Nous montons sur scène… et le reste est déjà entré dans l’histoire.
Pour regarder notre démonstration de Digoin, cliquez sur le lien suivant :
(video indisponible pour l’instant)
Notre carrière estivale se poursuivit ensuite dans des lieux aussi prestigieux que la brocante de Melay en bourgogne, et la fête champêtre d’un village perdu de haute-Ardèche dont j’ai oublié le nom dans l’Ardèche. Un projet important – une démonstration à la fête du Cabecou dans un village de la Drôme – ne put finalement se réaliser faute de place suffisante dans le programme de cette prestigieuse manifestation.

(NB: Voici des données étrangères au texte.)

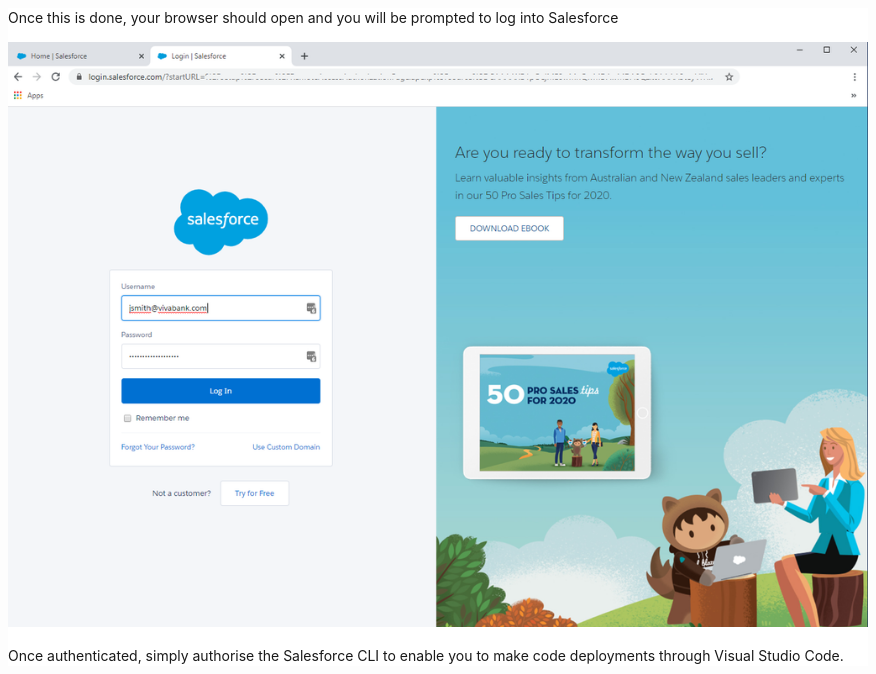 Once this is done, your browser should open and you will be prompted to log into Salesforce

![Authenticate to Salesforce](documentation/images/5-login.png)

Once authenticated, simply authorise the Salesforce CLI to enable you to make code deployments through Visual Studio Code.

Pour regarder notre démonstration à la Brocante de Melay :
(Video de Melay indisponible pour l’instant)
Merci à toi, Mireille, d’avoir vécu avec moi cette petite aventure, dont les dimensions ne sont modestes que pour tous les autres. Pour note couple, c’est-à-dire une bonne partie du monde tel que nous le voyons, ce fut une expérience importante et gratifiante, pleine d’émotions et de joies.
Notre brillante carrière de danseurs se poursuivit ensuite au cours des années ultérieures… mais c’est une autre histoire que je vous raconterai une autre fois.